How hiking helped Chelle transform from being a ‘functioning alcoholic’ and climb out of addiction
An Albany woman has plumbed the lowest depths and climbed high peaks in a battle with the bottle.
- Chelle Fisher battled alcohol and drug addiction from her teens
- She has climbed eight mountains in eight days to raise awareness and money for a WA family violence centre
- Ms Fisher says hiking has helped her regain control of her life
Chelle Fisher spent 23 years struggling with drug and alcohol addiction but has now kicked those habits and this month climbed eight peaks in West Australia’s south to help people escaping domestic violence.
Ms Fisher turned to alcohol and drugs as a child after experiencing family violence.
“I go hiking every year,” the 43-year-old said.
“Part of my sobriety, or how I got sober, was basically instead of drinking that six-pack of an afternoon, I replaced that with going for a hike.”

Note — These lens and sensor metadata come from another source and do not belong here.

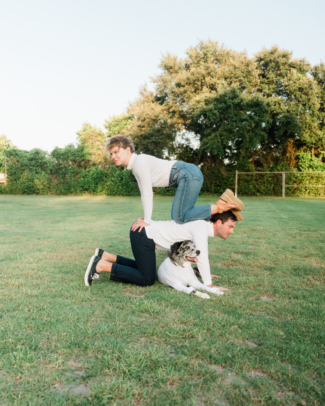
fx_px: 409
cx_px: 162
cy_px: 202
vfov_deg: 52.8
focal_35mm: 34
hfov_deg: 43.4
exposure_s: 1/6400
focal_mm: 30
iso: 1600
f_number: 2.8
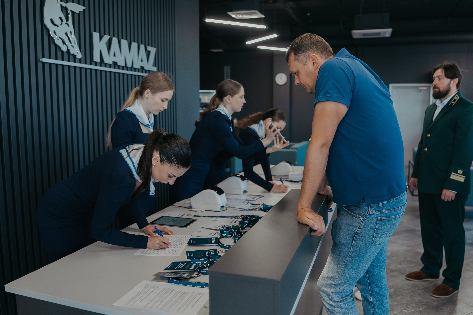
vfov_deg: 46.4
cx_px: 236
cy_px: 158
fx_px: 368
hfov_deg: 65.5
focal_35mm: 28
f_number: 2.5
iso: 160
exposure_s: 1/200
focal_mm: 28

It is now eight years since Ms Fisher had her last drink and she challenged herself to scale eight mountains in eight days to celebrate.

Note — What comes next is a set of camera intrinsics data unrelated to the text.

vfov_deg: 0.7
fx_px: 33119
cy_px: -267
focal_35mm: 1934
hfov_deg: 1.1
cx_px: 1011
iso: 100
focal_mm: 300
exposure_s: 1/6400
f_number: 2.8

“I started at the age of 13,” she said.
“I started because that was my coping mechanism. I was going through a lot of family domestic violence.
“My coping was drugs and alcohol. So I battled with that addiction for 23 years.”

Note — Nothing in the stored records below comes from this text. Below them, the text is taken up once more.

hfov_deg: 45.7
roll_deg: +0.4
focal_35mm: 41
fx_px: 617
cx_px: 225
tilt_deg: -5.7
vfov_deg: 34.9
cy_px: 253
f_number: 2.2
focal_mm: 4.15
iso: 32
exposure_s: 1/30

Some days it was more than a six-pack.
“It was half a carton and I was functioning. I was a functioning alcoholic; I started a business, I was a mum — I had to run a household,” she said.
But it couldn’t go on forever.
Starting new, healthy habits
Tired of waking up feeling like hell, Ms Fisher started to make changes.
“There’s so much that I don’t remember, which is sad. Because I got married, I had two children and I was kind of just on autopilot,” she said.
“I wasn’t really living, I was just kind of surviving.
“It was in my early 20s, probably about eight years later, that I sort of started to realise, ‘Hey, there’s got to be more to life than what I’m doing’.
“Slowly and surely, I began to creep out of the hole that I was in and find my way.”
It was July 2014 and a “mother of all hangovers” got Ms Fisher off the couch and onto the mountains.
“I was so badly hungover. It was very scary. And I just said, ‘No more’. And it was easier when I made that choice,” she said.
“And that’s when I was able to start [to] just get out and hike.”
Ms Fisher said challenging any negative thoughts helped her along her new path.
“I also had to remind myself that this was a pattern,” she said.
“It wasn’t so much that I was weak, it was just a pattern that I was playing over and over because I didn’t know anything else.
“So I had to give myself something else, which was hiking.”
Peaks raise money and awareness
Over eight days, Ms Fisher climbed eight mountains in the Great Southern. She started with Mt Hallowell near Denmark and finished with Mt Frankland near Walpole.
But it was Nancy Peak in the Porongurups on a wet and windy day that presented her biggest challenge.
“Honestly, I don’t usually get scared when I’m out exploring the outdoors but I was scared,” she said.
“What I didn’t account for was the wind gusts. Seriously, the wind gusts were like 30- to 40-kilometre winds.
“I was frozen at one point because I felt that if I moved it may blow me off the mountain.”
Ms Fisher survived to tell the tale and completed her challenge to raise funds for Albany’s Family Domestic Violence Action Group.
“I just feel that I’m giving something back to an organisation who can potentially help someone so they can avoid going down the path I did,” she said.